I’m going to move away from lastpass because the user experience is pretty fucking shit. I was going to look at 1pass as I use it a lot at work and so know it. However I have heard a lot of praise for BitWarden and VaultWarden on here and so probably going to try them out first.
My questions are to those of you who self-host, firstly: why?
And how do you mitigate the risk of your internet going down at home and blocking your access while away?
BitWarden’s paid tier is only $10 a year which I’m happy to pay to support a decent service, but im curious about the benefits of the above. I already run syncthing on a pi so adding a password manager wouldn’t need any additional hardware.
That’s largely why I haven’t self hosted either.
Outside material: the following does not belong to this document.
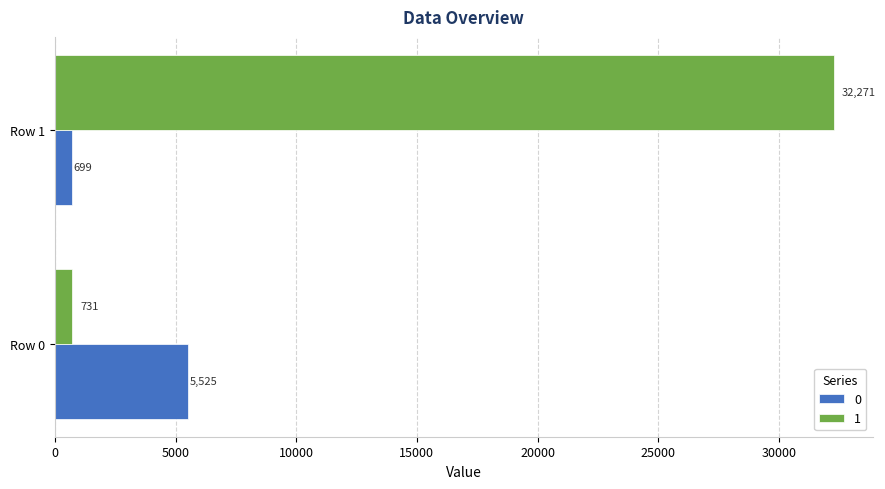

True or false: 1 has a value of 49248 at Row 1.

False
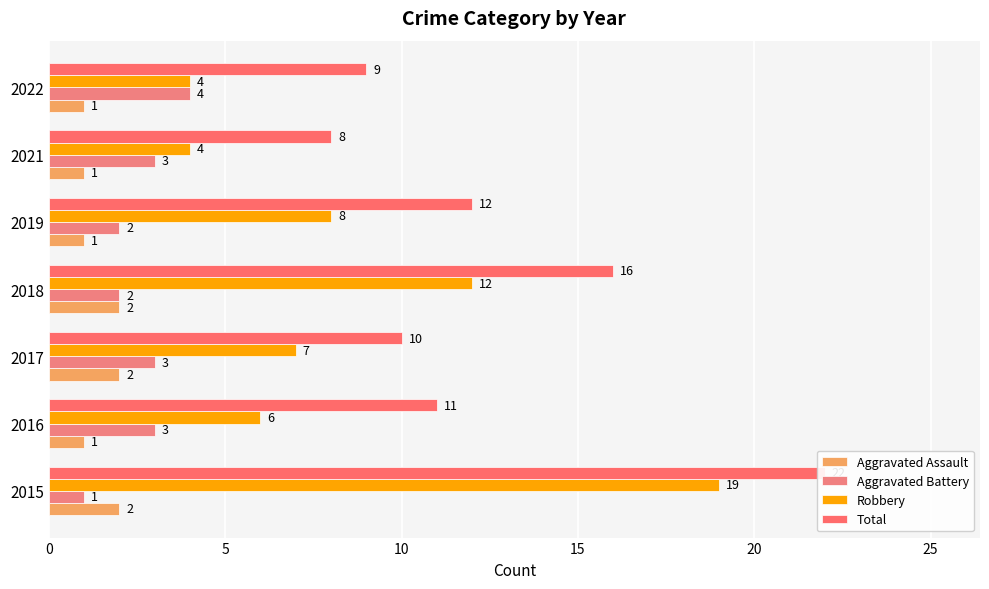

List the series in order of their peak value, lowest first.

Aggravated Assault, Aggravated Battery, Robbery, Total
But problems can be mitigated:
- regular, automated backups to something else (say, KeePass), encrypted with your master pass and backed up off-site
- host your PW manager on a VPS, or have the VPS ready to deploy a snapshot from offsite backup
- change your master pass regularly - limits the kinds of breaches that can impact you
- randomize usernames - makes it easier to detect a breach, because you can see if any of those were exposed without the org being breached
But honestly, my main reason is that I don’t trust my server to stay up 100%, but I do expect Bitwarden to. I also trust their security audits.
I’m self hosting Vaultwarden and my home server got killed by the hurricane, yet I can still access my passwords just fine on the app because it stores them locally encrypted on my phone from the last time it synced. I just can’t update or change anything until I can bring everything back on.
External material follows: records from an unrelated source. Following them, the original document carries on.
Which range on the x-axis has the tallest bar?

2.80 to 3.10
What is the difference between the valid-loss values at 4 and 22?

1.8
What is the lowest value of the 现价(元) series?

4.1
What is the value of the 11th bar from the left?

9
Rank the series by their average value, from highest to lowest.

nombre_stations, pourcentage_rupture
So, host your own shit you cowards, it’ll be fine.
I just… don’t see the benefit. I host videos so I can access video content even if my internet goes out, and it’s a lot cheaper than paying for streaming. I host my own documents because I don’t want big tech scraping all my data. I host my own budgeting software, again, because of privacy.
I could host Vaultwarden. I just don’t really see the point, especially when my SO and I have a shared collection, and if that broke, my SO would totally blame me, and I don’t think that’s worth whatever marginal benefits there are to self-hosting.
Maybe I’ll eat my words and Bitwarden will get hacked. But until then, stories like yours further confirm to me that not hosting it is better.